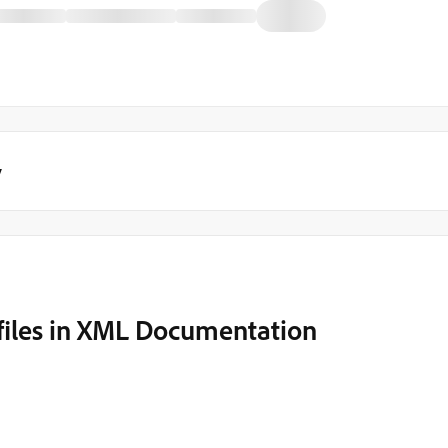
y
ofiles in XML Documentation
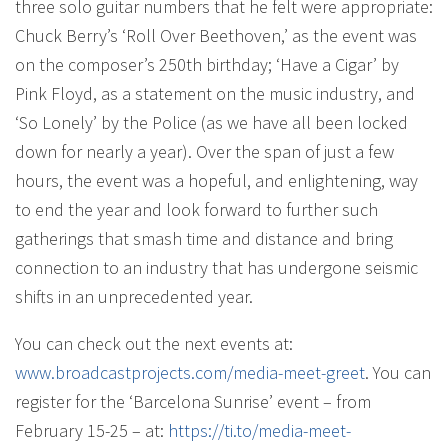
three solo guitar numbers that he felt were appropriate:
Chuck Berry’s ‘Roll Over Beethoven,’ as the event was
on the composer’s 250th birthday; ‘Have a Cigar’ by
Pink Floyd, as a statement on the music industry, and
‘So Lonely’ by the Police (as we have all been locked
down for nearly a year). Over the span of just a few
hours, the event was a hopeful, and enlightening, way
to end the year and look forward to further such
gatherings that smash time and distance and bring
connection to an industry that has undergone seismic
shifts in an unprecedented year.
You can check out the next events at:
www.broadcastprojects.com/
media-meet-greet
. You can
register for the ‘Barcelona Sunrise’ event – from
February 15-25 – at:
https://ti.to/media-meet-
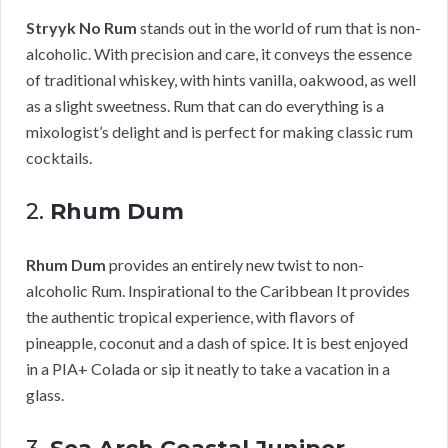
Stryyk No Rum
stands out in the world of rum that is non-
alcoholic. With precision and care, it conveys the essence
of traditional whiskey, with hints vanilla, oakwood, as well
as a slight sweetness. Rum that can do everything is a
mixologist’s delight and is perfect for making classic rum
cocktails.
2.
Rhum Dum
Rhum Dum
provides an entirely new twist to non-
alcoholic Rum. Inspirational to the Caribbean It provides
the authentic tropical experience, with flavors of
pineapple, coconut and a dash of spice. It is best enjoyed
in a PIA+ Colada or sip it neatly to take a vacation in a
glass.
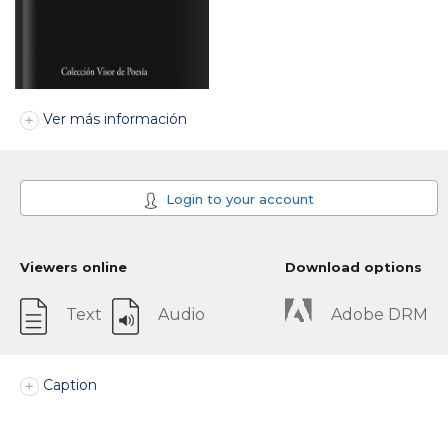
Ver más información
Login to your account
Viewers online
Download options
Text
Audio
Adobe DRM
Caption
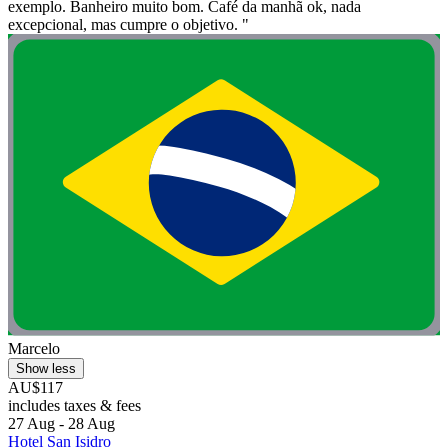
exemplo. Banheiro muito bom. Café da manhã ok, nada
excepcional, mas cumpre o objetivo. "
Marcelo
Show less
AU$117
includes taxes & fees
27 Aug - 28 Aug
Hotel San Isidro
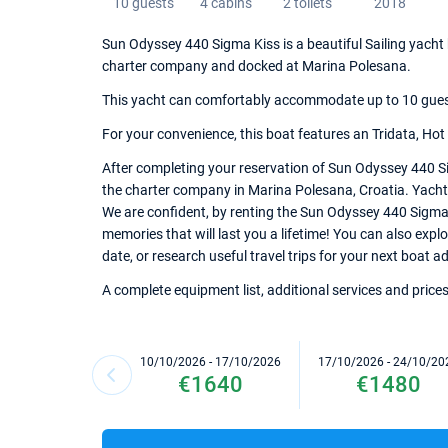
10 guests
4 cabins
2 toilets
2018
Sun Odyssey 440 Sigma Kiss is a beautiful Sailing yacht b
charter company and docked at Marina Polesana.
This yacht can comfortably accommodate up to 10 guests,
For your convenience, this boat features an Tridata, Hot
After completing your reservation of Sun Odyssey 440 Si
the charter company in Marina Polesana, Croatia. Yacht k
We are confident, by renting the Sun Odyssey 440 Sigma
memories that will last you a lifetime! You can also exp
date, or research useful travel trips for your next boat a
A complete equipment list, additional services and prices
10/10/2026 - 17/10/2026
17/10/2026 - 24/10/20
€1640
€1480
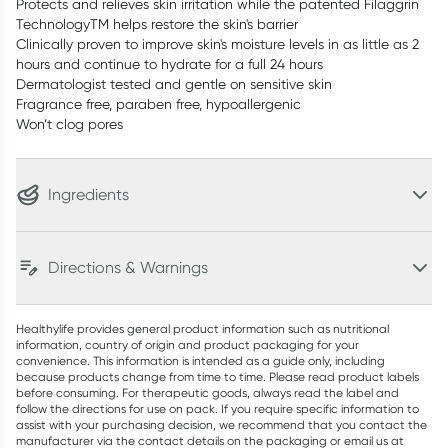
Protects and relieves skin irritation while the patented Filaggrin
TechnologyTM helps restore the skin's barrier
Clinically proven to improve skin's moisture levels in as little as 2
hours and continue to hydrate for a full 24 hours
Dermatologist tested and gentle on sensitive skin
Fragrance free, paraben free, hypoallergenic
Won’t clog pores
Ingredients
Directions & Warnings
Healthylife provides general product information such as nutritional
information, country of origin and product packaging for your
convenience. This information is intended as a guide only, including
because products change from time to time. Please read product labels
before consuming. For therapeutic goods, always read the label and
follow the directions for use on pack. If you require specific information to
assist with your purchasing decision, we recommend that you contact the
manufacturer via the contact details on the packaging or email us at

...

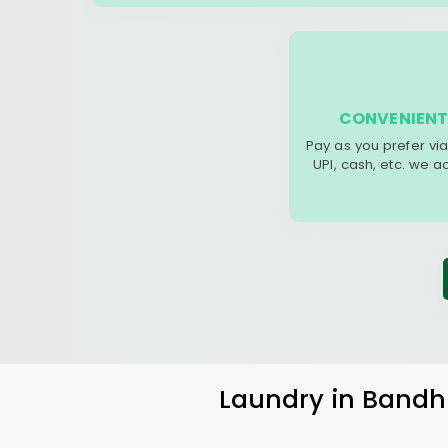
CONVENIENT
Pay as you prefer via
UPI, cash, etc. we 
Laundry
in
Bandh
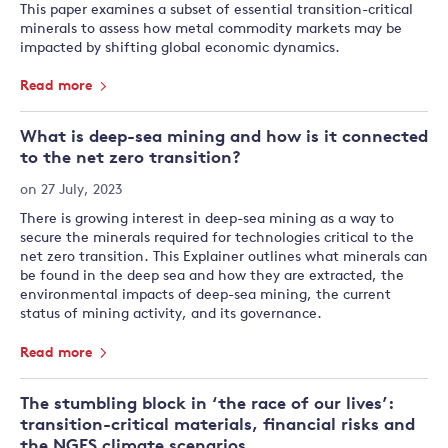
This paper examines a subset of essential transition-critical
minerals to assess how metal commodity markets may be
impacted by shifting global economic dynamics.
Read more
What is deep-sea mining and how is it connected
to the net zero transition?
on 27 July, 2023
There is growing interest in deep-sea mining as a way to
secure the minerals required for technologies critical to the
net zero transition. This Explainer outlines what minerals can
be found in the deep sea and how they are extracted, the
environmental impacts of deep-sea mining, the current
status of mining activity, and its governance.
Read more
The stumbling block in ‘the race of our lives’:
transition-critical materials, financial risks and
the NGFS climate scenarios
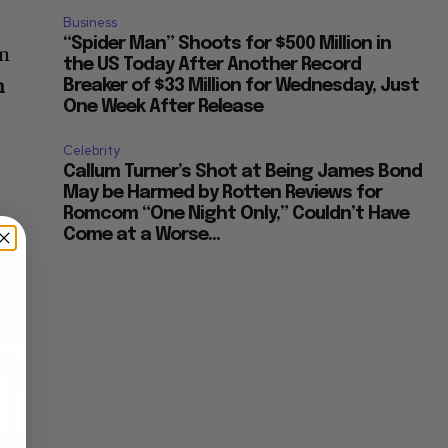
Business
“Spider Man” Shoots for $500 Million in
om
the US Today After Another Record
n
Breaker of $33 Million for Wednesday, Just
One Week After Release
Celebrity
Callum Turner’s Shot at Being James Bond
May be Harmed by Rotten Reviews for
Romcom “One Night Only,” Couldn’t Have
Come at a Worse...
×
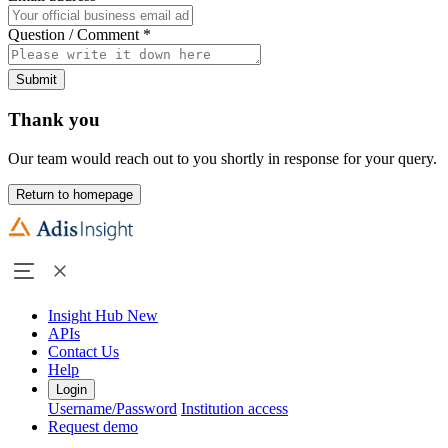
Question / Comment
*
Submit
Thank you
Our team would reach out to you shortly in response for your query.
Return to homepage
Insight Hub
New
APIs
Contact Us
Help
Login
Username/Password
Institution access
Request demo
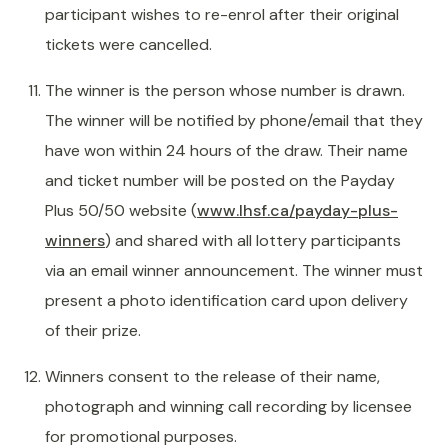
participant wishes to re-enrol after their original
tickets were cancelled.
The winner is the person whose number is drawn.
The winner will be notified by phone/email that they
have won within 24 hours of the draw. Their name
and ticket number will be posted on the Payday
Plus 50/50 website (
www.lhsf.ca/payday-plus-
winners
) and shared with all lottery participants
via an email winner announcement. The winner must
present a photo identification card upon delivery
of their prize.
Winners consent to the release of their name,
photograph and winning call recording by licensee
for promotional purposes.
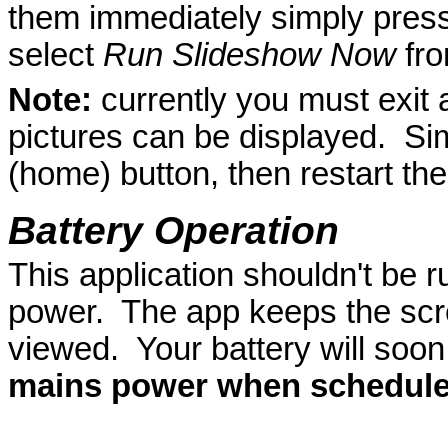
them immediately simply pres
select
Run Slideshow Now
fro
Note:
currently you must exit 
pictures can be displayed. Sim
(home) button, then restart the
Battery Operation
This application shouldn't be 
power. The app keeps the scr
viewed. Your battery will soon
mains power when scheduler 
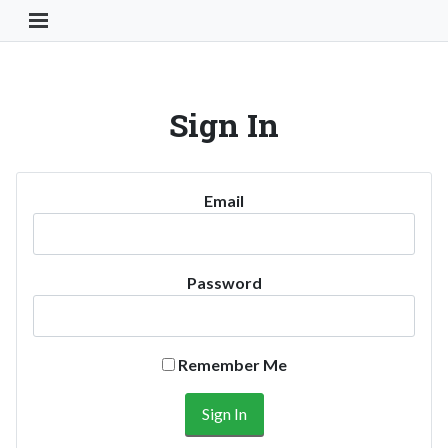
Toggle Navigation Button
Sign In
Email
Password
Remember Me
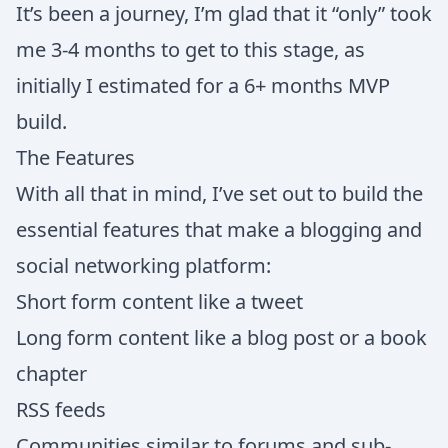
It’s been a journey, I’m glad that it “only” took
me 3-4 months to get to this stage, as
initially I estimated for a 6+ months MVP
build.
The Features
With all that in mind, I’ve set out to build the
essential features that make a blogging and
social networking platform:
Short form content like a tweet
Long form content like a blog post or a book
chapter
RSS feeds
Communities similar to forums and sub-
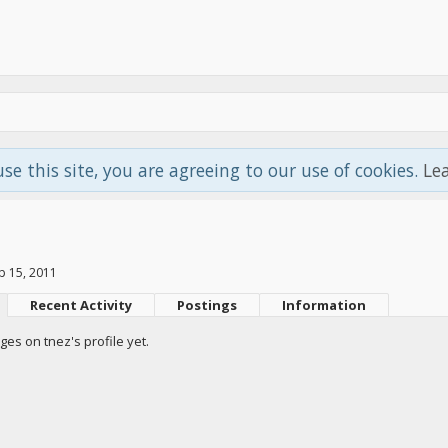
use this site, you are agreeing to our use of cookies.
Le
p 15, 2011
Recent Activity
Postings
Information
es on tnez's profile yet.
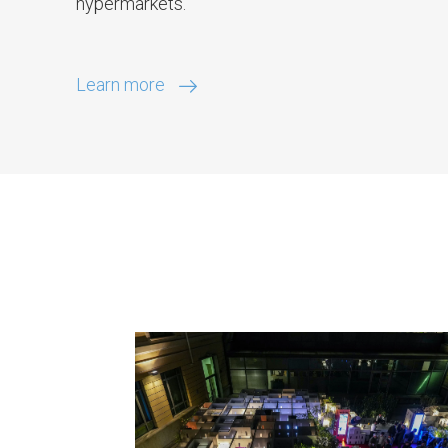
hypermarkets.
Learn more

--

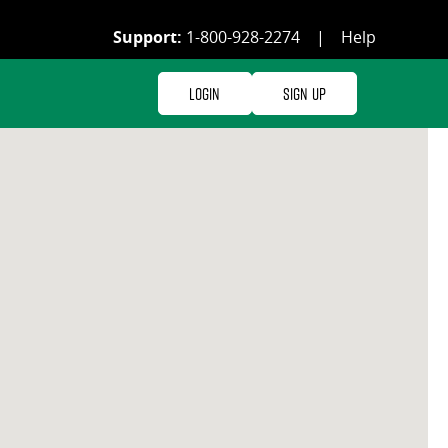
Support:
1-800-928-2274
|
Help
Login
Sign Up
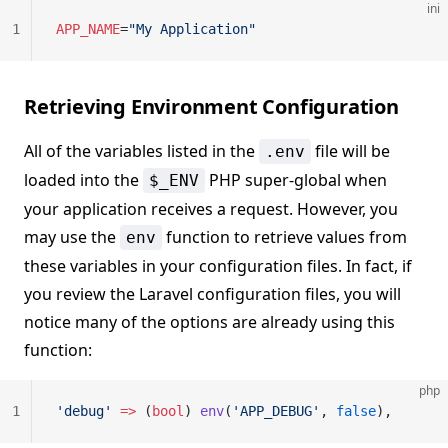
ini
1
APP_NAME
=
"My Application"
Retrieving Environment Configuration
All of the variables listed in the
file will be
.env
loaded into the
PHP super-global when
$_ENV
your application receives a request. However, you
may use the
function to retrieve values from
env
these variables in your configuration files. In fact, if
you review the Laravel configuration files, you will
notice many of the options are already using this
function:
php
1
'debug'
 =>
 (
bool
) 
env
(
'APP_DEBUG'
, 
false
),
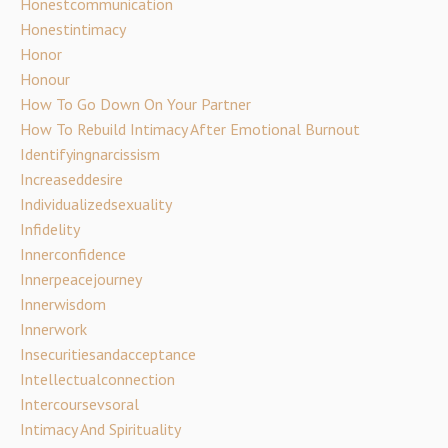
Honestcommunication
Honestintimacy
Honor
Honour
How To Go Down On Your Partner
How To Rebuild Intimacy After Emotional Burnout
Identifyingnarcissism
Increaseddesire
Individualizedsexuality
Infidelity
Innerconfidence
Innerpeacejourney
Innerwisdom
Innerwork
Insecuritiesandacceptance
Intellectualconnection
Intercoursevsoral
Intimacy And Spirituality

**Exercise requirements**
Copy the items word for word from the line containing "them immediately simply pres" through the line containing "es on tnez's profile yet.", including both of those lines. Omit the picture markers.

**Completed task**
them immediately simply pres
select
Run Slideshow Now
fro
Note:
currently you must exit 
pictures can be displayed. Sim
(home) button, then restart the
Battery Operation
This application shouldn't be 
power. The app keeps the scr
viewed. Your battery will soon
mains power when scheduler 
Toggle Navigation Button
Sign In
Email
Password
Remember Me
It’s been a journey, I’m glad that it “only” took
me 3-4 months to get to this stage, as
initially I estimated for a 6+ months MVP
build.
The Features
With all that in mind, I’ve set out to build the
essential features that make a blogging and
social networking platform:
Short form content like a tweet
Long form content like a blog post or a book
chapter
RSS feeds
Communities similar to forums and sub-
use this site, you are agreeing to our use of cookies.
Le
p 15, 2011
Recent Activity
Postings
Information
es on tnez's profile yet.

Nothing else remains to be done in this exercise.